Funding provided for ALC facility

(From left) Dr. Peter Zalan, a member of the ALC steering committee, Carol Hartman,        Sudbury Regional Hospital board chair, and Terry Tilleczek, interim NE LHIN CEO, were at an announcement for $2.865 million for an ALC facility at the Memorial Hospital site. Photo by Marg Seregelyi

(From left) Dr. Peter Zalan, a member of the ALC steering committee, Carol Hartman, Sudbury Regional Hospital board chair, and Terry Tilleczek, interim NE LHIN CEO, were at an announcement for $2.865 million for an ALC facility at the Memorial Hospital site. Photo by Marg Seregelyi

Dec 16, 2009- 4:25 PM

By: Heidi Ulrichsen - Sudbury Northern Life

The North East Local Health Integration Network (NE LHIN) announced Dec. 14 it will be providing $2.865 million to Sudbury Regional Hospital, enough money to care for the hospital’s alternate level of care (ALC) patients until March 31.

The patients, who no longer need acute care, but cannot get placements in community facilities such as nursing homes, will be cared for at the Memorial Hospital site for as long as 12 months.

“It (the funding) isn’t enough money to operate into the next fiscal year, but we expect further funding announcements as the provincial government sorts through their fiscal budget for next year,” said the hospital’s vice-president and chief nursing officer, Dave McNeil.

Acute care patients are being moved out of the Memorial site to the new one-site hospital at the end of January, and ALC patients will be moved there in mid-February.

There will be 136 beds at the ALC facility until April 28, at which time Pioneer Manor is expected to open more beds, and the number of beds at Memorial will be reduced by 60.

Sudbury Regional Hospital’s Laurentian site has been home to 56 Pioneer Manor patients since they were displaced by a fire a few years ago.
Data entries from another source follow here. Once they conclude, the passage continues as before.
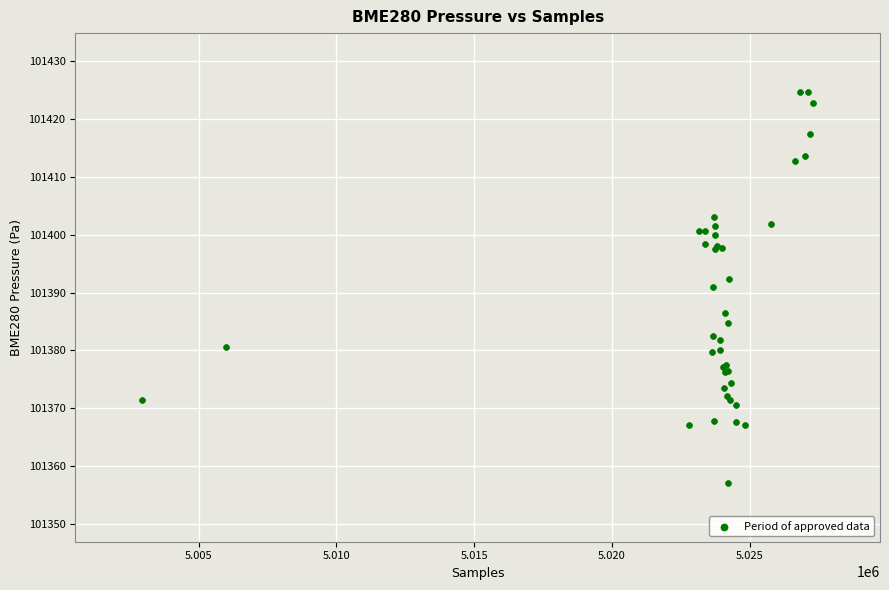

What Y value in the scatter plot is closest to 101390?

101391.0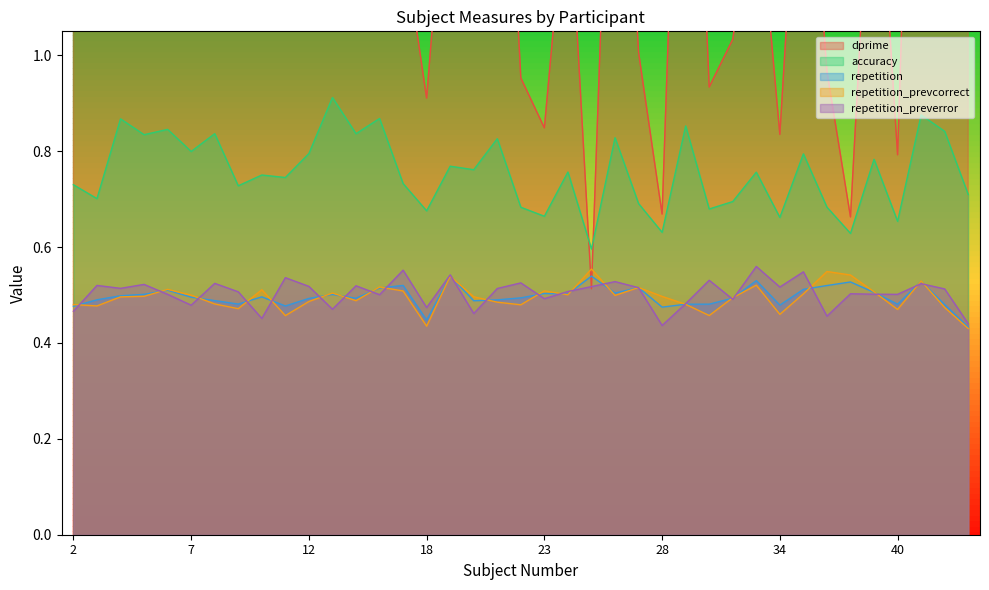

Between 25 and 43, which series saw the biggest shift?

dprime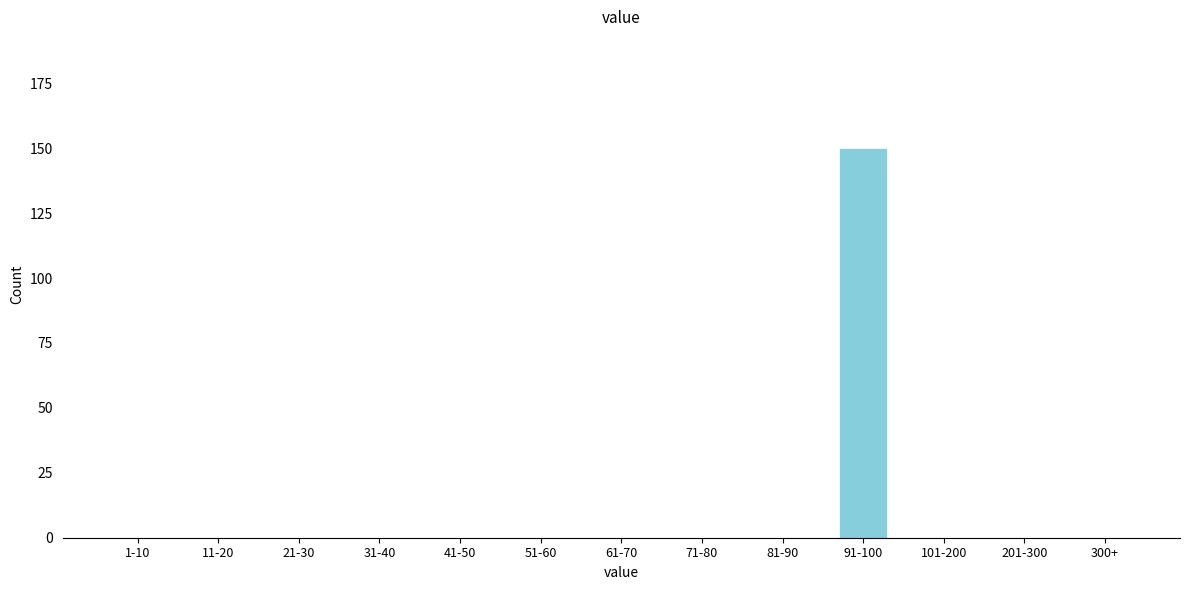

Reading left to right, list all the values displayed in this chart.

1-10=0	11-20=0	21-30=0	31-40=0	41-50=0	51-60=0	61-70=0	71-80=0	81-90=0	91-100=150	101-200=0	201-300=0	300+=0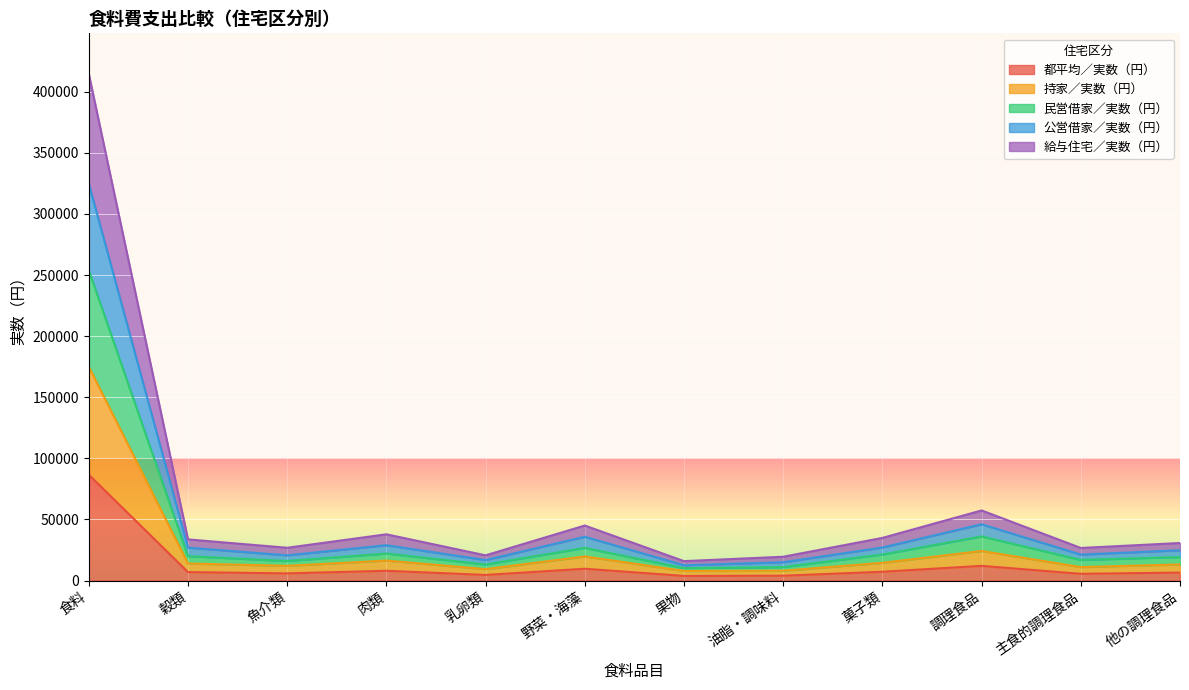

Between 魚介類 and 調理食品, which series saw the biggest shift?

給与住宅／実数（円）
These patients are not currently cared for out of the hospital’s budget.

The 128-bed St. Gabriel’s long-term care facility is also expected to open in Chelmsford in late 2010, and further reduce the need for ALC beds.
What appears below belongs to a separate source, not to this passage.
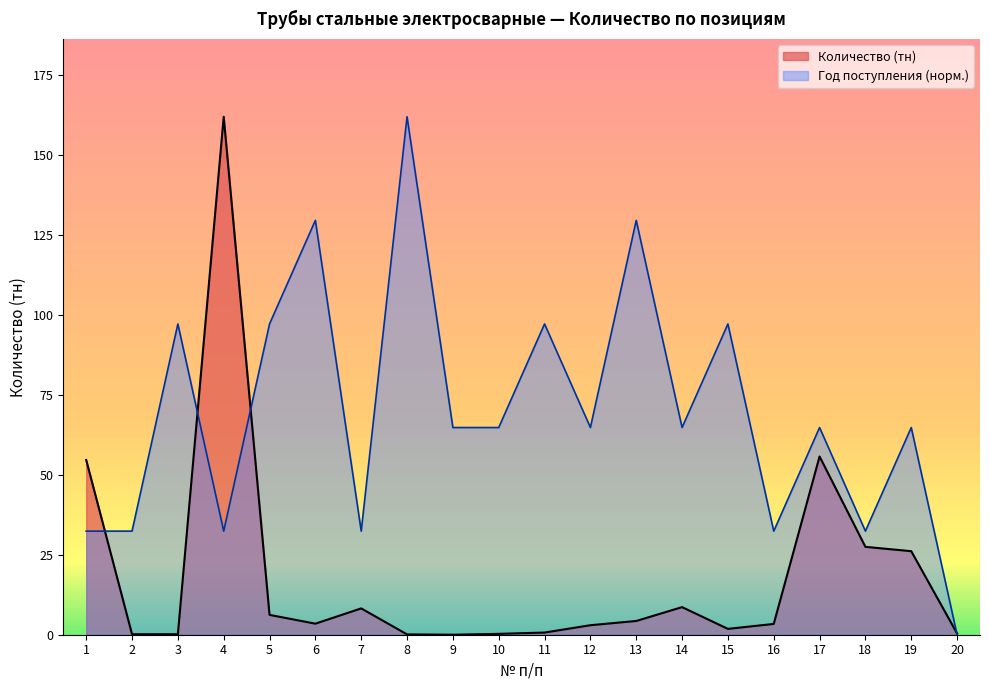

The value of Год поступления at 14 is 29.6. True or false?

False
ALC patients have regularly taken up as much as 30 per cent of Sudbury Regional Hospital’s 507 beds.

According to the hospital’s website, there are 94 ALC patients currently being cared for in acute care beds, and 24 in transitional care beds.

The number of beds within the hospital system will go down to 429 with the opening of the one-site hospital early next year.

McNeil said the funding provided by the NE LHIN will also cover the cost of renovations on the Memorial site.

“There will be some minor renovations in terms of some painting and decorating, and getting some of the bathroom facilities ready for bathing. We need to get the bathrooms up to a better standard because of the mobility problems of this patient population.”

Terry Tilleczek, interim CEO of the NE LHIN, said in a press release that the funding announcement is “one piece of the ALC solution that many communities across northeastern Ontario confront each day.

"The NE LHIN will continue to work with community partners to move forward on additional solutions in order to increase quality patient care and decrease the number of ALC patients in our hospital’s acute care beds.”